Document excerpt

• • • •

I also worked on several projects involving the design, construction, engineering and release of aircraft instrumentation. There are several hundred instruments flying in the air that I worked to develop.

Now, it’s important to know that the FAA and NTSB are a pilot’s friend and not his enemy. For example, the FAA has the AviationSafety Reporting System (ASRS). This is intended to incentivize pilots to self-report incidents. If a pilot self-reports an incidence the resulting report cannot be used for enforcement purposes. This means that a pilot can report something he did that was bad and not expect to lose his license or be prosecuted for it. (There are limits to this, of course. You can’t kill your parents and throw yourself on the mercy of the FAA because you’re an orphan.) Instead, the FAA requires additional training to overcome the circumstance that caused the incident.

Runway incursions are a good example. This is when the pilot brings the plane onto the runway when it is unsafe, such as when a plane is landing or taking off. The idea behind the incentive is to get to the pilot before an incident becomes an accident and both correct the problem and gather data.

• • • •

Continue the passage on FAA safety reporting for pilots, picking up after its final sentence.

(Relative pose estimation data)
• • • •

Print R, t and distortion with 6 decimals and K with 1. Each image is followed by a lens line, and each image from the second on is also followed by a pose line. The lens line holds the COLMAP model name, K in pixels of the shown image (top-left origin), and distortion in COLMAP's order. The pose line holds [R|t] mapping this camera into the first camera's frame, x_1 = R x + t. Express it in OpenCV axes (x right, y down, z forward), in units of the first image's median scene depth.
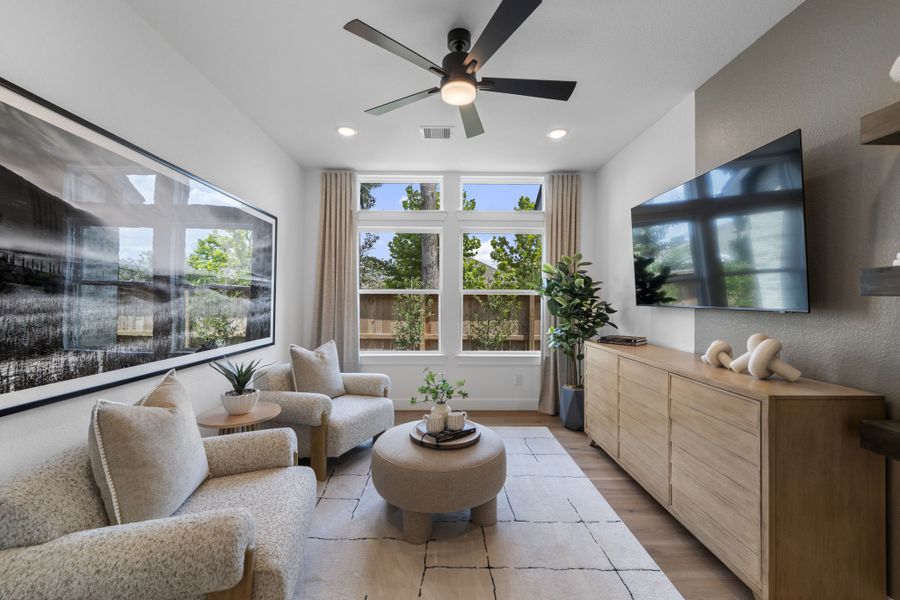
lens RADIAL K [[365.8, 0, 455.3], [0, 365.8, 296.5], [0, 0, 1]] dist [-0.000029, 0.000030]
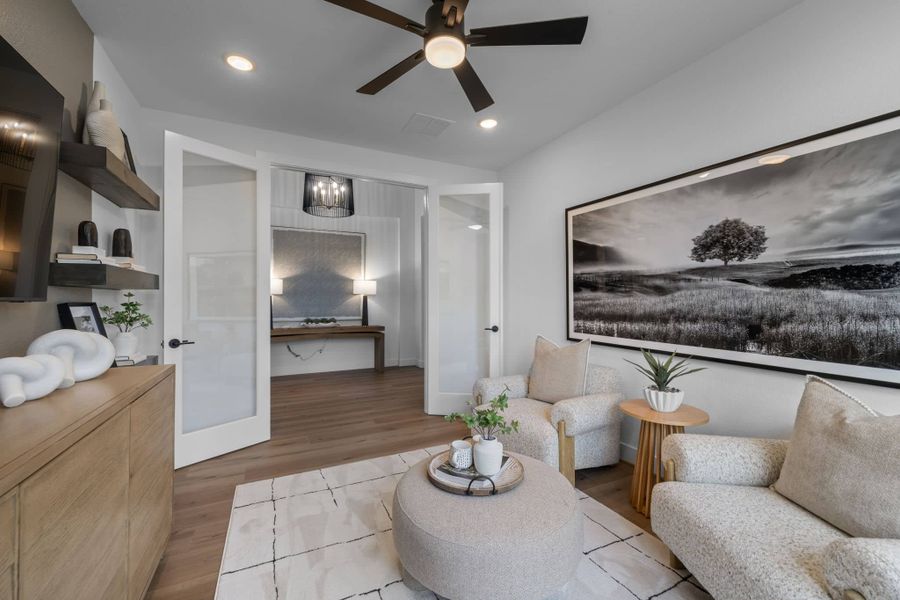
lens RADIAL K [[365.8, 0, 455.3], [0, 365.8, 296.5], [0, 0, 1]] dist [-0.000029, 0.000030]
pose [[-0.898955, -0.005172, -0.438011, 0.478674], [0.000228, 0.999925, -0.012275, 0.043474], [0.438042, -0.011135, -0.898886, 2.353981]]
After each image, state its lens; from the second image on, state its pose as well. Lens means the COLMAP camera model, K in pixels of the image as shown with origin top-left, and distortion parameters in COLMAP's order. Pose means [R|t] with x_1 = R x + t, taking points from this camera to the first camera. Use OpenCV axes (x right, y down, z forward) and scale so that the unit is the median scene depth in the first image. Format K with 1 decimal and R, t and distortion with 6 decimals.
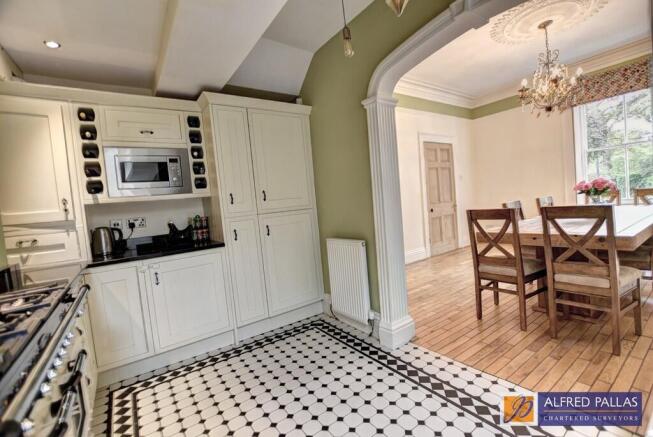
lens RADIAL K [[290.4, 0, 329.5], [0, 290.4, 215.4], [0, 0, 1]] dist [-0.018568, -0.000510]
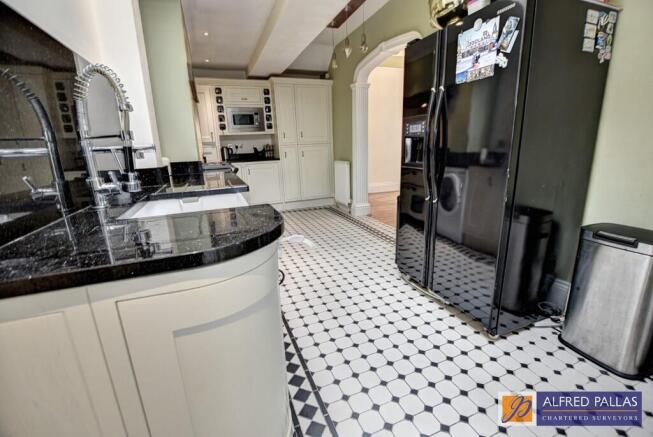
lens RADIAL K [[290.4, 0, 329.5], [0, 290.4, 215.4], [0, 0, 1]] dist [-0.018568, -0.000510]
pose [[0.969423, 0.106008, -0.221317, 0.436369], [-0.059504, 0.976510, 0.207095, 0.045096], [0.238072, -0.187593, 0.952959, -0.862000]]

• • • •

Output below
Another example is the way that the FAA doesn’t charge for a lot of the actions required for flight. In other countries, the normal operations of flying are charged for: landings, tower interactions, flight following, etc., all incur a fee. Some large airports (like Logan or O’Hare) do charge a landing fee and some airports charge what is essentially a parking fee when you go in for a hamburger. But the vast, vast majority of airports, towered and not, charge nothing. I have made many hundreds of landings. If I had to pay a dollar for each one, it would be many hundreds of dollars. And, of course, I wouldn’t do it. I would land less. Pilots who learn to fly in countries that charge a fee have much less experience than pilots that learn here—which is why a lot of pilots-in-training come to the USA.

The NTSB is similarly structured. It is interested in truth, not blame. The NTSB reports (all of which are open to the public here.) are beautiful examples of dispassionate detail. I used to read them just to learn. Flight 1549’s summary report is here. The full report is here.

The investigation of flight 1549 is interesting. It’s in the Wikipedia entry for the flight. (See here, again.) They used a computer simulation and live pilot simulations. While the simulations suggested it might have been possible to reach either La Guardia or Teterboro, it would have required an instantaneous response—an unreasonable burden on the pilot.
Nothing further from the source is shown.